[Opening AVAILABLE RECORDS section]

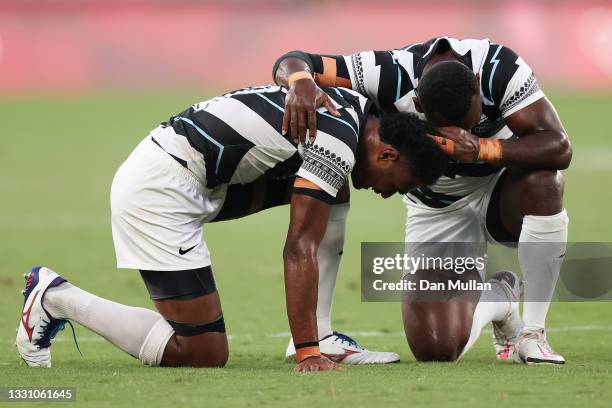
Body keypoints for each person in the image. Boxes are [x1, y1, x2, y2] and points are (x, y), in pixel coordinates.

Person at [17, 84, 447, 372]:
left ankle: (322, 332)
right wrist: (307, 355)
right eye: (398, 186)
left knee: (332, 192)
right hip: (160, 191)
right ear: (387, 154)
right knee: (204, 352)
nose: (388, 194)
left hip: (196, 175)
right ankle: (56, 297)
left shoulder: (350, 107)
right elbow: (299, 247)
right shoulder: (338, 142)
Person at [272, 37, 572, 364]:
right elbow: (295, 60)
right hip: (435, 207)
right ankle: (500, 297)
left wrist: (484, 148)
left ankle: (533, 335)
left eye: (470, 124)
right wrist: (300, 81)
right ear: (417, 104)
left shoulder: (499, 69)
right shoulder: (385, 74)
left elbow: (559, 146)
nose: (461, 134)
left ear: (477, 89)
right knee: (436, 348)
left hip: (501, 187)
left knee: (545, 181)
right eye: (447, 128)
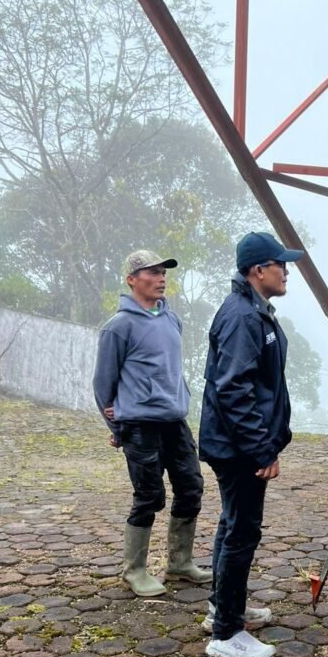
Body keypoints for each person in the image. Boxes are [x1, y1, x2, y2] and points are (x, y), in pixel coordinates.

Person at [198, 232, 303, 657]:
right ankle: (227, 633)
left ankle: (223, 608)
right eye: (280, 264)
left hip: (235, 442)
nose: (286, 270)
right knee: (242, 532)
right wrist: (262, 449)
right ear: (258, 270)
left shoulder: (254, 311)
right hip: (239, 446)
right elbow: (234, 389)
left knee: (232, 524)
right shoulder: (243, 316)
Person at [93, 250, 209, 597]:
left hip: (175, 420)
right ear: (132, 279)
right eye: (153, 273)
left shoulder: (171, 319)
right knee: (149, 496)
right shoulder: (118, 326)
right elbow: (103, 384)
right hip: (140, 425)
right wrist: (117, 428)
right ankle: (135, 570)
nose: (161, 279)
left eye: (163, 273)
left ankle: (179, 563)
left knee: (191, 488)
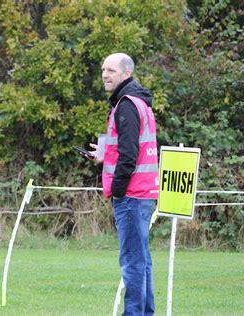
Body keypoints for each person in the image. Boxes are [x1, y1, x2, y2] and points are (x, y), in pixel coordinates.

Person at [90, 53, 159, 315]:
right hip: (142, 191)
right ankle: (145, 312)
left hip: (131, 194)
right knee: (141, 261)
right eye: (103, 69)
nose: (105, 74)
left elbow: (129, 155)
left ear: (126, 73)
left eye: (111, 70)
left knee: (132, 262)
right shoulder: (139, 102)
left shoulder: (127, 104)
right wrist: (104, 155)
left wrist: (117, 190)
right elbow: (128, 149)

[Closing AVAILABLE RECORDS section]

What you give back should be the full material above, retyped exactly, with every image removed.

§ **ANSWER SECTION**
Body keypoints for each person in the image. Boxes are [x1, y1, x2, y2] and points are (x, y), in pixel coordinates.

Person at [17, 84, 447, 372]:
left ankle: (322, 332)
right wrist: (307, 355)
right eye: (398, 186)
left knee: (332, 192)
right hip: (160, 191)
right ear: (387, 154)
right knee: (204, 352)
nose: (388, 194)
left hip: (196, 175)
right ankle: (56, 297)
left shoulder: (350, 107)
right elbow: (299, 247)
right shoulder: (338, 142)
Person at [272, 37, 572, 364]:
right elbow: (295, 60)
right hip: (435, 207)
right ankle: (500, 297)
left wrist: (484, 148)
left ankle: (533, 335)
left eye: (470, 124)
right wrist: (300, 81)
right ear: (417, 104)
left shoulder: (499, 69)
right shoulder: (385, 74)
left elbow: (559, 146)
nose: (461, 134)
left ear: (477, 89)
right knee: (436, 348)
left hip: (501, 187)
left knee: (545, 181)
right eye: (447, 128)
Body keypoints for each person in the image. Boxes are [x1, y1, x2, y2] and points are (x, y), in pixel coordinates.

Person at [198, 232, 303, 657]:
right ankle: (227, 633)
left ankle: (223, 608)
right eye: (280, 264)
left hip: (235, 442)
nose: (286, 270)
right knee: (242, 532)
right wrist: (262, 449)
right ear: (258, 270)
left shoulder: (254, 311)
right hip: (239, 446)
right elbow: (234, 389)
left knee: (232, 524)
right shoulder: (243, 316)
Person at [93, 250, 209, 597]:
left hip: (175, 420)
right ear: (132, 279)
right eye: (153, 273)
left shoulder: (171, 319)
right knee: (149, 496)
right shoulder: (118, 326)
right elbow: (103, 384)
right hip: (140, 425)
right wrist: (117, 428)
right ankle: (135, 570)
nose: (161, 279)
left eye: (163, 273)
left ankle: (179, 563)
left knee: (191, 488)
Body keypoints for each person in the image. Boxes are [x1, y1, x2, y2] and points are (x, y), in pixel coordinates.

Person at [90, 53, 159, 315]:
right hip: (142, 191)
right ankle: (145, 312)
left hip: (131, 194)
right knee: (141, 261)
right eye: (103, 69)
nose: (105, 74)
left elbow: (129, 155)
left ear: (126, 73)
left eye: (111, 70)
left knee: (132, 262)
right shoulder: (139, 102)
left shoulder: (127, 104)
right wrist: (104, 155)
left wrist: (117, 190)
right elbow: (128, 149)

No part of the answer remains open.